Agora vamos manter essa empresa funcionando. Num cenário de transmissão normal do vírus, tem muitos assintomáticos, e estatisticamente você tem altas chances de algum de seus funcionários contraírem o Covid-19. E aí o cara abre a empresa, funciona cerca de 10 dias, vamos imaginar que o consumo dessa empresa continua normalmente. E aí um dos funcionários passa mal e está com o Covid-19. Todo mundo testado, vc descobre que 3 funcionários estão com o vírus, 2 assintomáticos e 3 assintomáticos. Agora tem 3 funcionários afastados, com atestado médico e salário integral. Haverá redução de atividade da empresa, vai ter que mandar gente embora, os clientes assustados vão evitar a empresa. E uma hora ou outra, a empresa vai quebrar pior do que quebraria se tivesse parado as atividades, se tivesse feito a demissão antes, além de tomar umas trabalhistas por ter exposto funcionários ao risco.

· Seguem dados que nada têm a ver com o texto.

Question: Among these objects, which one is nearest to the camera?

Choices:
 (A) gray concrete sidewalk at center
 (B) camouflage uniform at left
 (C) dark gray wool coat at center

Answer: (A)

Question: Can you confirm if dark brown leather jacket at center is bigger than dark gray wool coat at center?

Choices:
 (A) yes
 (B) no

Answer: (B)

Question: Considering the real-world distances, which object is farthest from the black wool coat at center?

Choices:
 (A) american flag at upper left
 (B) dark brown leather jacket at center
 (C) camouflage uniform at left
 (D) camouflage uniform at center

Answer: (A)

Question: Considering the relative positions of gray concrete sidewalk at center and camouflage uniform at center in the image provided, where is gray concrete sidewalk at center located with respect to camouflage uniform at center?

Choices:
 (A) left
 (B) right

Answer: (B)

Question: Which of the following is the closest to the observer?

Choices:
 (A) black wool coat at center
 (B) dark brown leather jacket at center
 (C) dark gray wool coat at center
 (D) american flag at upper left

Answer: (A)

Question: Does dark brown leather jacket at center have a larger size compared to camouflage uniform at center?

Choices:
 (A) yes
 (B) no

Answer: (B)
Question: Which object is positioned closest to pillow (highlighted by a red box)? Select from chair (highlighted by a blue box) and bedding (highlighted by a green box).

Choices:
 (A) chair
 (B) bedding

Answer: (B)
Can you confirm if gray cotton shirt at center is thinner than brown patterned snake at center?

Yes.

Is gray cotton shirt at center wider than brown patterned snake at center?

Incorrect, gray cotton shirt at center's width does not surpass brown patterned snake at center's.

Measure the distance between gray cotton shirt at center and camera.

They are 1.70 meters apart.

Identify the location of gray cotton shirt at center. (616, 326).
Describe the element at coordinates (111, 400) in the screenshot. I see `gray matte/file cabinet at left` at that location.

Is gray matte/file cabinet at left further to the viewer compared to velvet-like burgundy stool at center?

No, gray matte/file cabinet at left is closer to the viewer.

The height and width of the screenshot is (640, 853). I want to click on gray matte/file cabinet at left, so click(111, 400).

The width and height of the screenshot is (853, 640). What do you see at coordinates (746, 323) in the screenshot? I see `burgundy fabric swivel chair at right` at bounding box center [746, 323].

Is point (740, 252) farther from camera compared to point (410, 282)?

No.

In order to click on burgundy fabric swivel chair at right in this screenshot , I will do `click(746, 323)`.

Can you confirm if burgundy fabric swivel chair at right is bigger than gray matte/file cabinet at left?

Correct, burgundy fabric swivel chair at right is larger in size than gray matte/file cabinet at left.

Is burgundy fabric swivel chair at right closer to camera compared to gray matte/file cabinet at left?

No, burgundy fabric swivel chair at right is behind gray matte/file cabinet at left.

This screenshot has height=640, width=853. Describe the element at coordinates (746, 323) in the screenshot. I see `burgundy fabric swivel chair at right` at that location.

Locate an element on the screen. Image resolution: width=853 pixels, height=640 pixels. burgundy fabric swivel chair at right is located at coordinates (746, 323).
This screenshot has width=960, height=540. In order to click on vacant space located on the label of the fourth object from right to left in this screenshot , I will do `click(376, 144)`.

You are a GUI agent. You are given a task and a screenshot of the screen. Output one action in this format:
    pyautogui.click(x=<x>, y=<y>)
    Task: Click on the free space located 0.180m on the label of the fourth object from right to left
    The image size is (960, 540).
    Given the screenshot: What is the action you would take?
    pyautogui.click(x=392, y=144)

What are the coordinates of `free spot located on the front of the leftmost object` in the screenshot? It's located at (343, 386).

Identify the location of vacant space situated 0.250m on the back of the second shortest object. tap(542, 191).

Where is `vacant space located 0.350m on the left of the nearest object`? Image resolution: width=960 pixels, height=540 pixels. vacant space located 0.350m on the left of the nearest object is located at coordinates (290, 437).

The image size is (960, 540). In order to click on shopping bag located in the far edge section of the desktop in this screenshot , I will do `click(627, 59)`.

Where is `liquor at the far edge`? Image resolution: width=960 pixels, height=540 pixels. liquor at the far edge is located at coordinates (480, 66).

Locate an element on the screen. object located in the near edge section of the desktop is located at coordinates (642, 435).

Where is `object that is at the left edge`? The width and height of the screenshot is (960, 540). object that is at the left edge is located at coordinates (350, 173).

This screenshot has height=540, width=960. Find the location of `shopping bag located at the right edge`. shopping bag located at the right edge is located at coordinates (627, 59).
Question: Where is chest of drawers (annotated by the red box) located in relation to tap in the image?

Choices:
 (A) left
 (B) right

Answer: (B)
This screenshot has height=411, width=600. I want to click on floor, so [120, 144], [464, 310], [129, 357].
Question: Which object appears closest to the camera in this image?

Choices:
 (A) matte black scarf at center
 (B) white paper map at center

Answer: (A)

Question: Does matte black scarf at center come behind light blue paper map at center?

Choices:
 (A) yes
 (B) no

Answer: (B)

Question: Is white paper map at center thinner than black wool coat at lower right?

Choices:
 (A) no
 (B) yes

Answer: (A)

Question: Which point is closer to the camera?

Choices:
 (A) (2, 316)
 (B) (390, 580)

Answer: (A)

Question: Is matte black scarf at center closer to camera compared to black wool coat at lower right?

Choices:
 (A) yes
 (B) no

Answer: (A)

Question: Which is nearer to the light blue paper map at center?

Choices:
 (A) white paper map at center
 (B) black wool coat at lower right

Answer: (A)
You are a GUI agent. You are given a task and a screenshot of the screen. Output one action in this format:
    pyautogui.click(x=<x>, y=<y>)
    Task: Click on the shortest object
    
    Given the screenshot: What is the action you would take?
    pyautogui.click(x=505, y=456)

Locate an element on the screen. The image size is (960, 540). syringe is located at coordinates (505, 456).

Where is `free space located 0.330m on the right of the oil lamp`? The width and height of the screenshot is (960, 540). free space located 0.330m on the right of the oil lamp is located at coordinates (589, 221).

Situações como essa são dilemas clássicos em gestão administrativa. Quando algo está errado, e a empresa vai mal, mesmo em tempos tranquilos, ela tem que escolher entre parar ou reduzir atividade. Em muitos casos, ela só está adiando o inevitável.
Voltando ao cenárioo atual, vai haver desemprego e crise, e certamente vai, é melhor que as pessoas tenham saúde para se reerguer. Arrastar as pessoas até o limite vai exaurir qualquer capacidade de recuperação econômica.
Está longe do ideal, mas é o momento de negociar. É conversar com o cara que aluga o imóvel para a empresa, se for o caso. É pedir adiamento de impostos. É conversar com o funcionário para ver o quanto ele precisa para se recuperar sem esgotar a empresa e cair no desemprego, e se ele preferir ser mandado embora, é tb opção dele. E tb colocar as coisas na ponta do lápis; depois de uma situação que passamos, muito pode mudar no modelo de negócios, em termos de padrão de higiene, atendimento in loco x entrega, local de trabalho.
Eu assisti uma matéria sobre um cara que conseguiu colocar o call center 100% em home office. Cara, isso é excelente. Estamos vendo agora que existem modelos de negócios que não exigem mais aquela presença física massiva, aqueles salões cheios de gente, os custos de manter uma estrutura da empresa, aquele horário comercial que entope meios de transporte coletivo. Quando a atividade retornar, temos que ver que não é tudo que volta, não pode ser a mesma coisa. Temos que resolver vários problemas de aglomeração, que não podem mais acontecer, até pq o vírus dificilmente vai sumir em poucos meses.
Também não gosto do fechamento total das atividades, mas agora nessa fase, é necessário. Depois disso, lá pelo meio ou fim de abril, talvez seja necessário reabrir muita coisa, mas as empresas vão ter que se adaptar, as pessoas tb. O que não pode é falar "não dá para fazer nada, vamos continuar do mesmo jeito" e f**a-se. Uma situação dessas exige responsabilidade, e o presidente não está manifestando isso. Não é "o modo dele de falar" que está inadequado. É a resposta para um estado crítico desses. É a inépcia em gerir e resolver um problema. O cara está errado, não há nem como discutir isso. Agora se alguns julgam que é conspiração de esquerda, que é papo, que vai morrer mesmo, provem seu ponto, saiam, trabalhem, vivam como se não ocorre nada. Comprem sua liberdade de volta, e paguem o preço das consequências. Este é um preço que eu não estou disposto a pagar.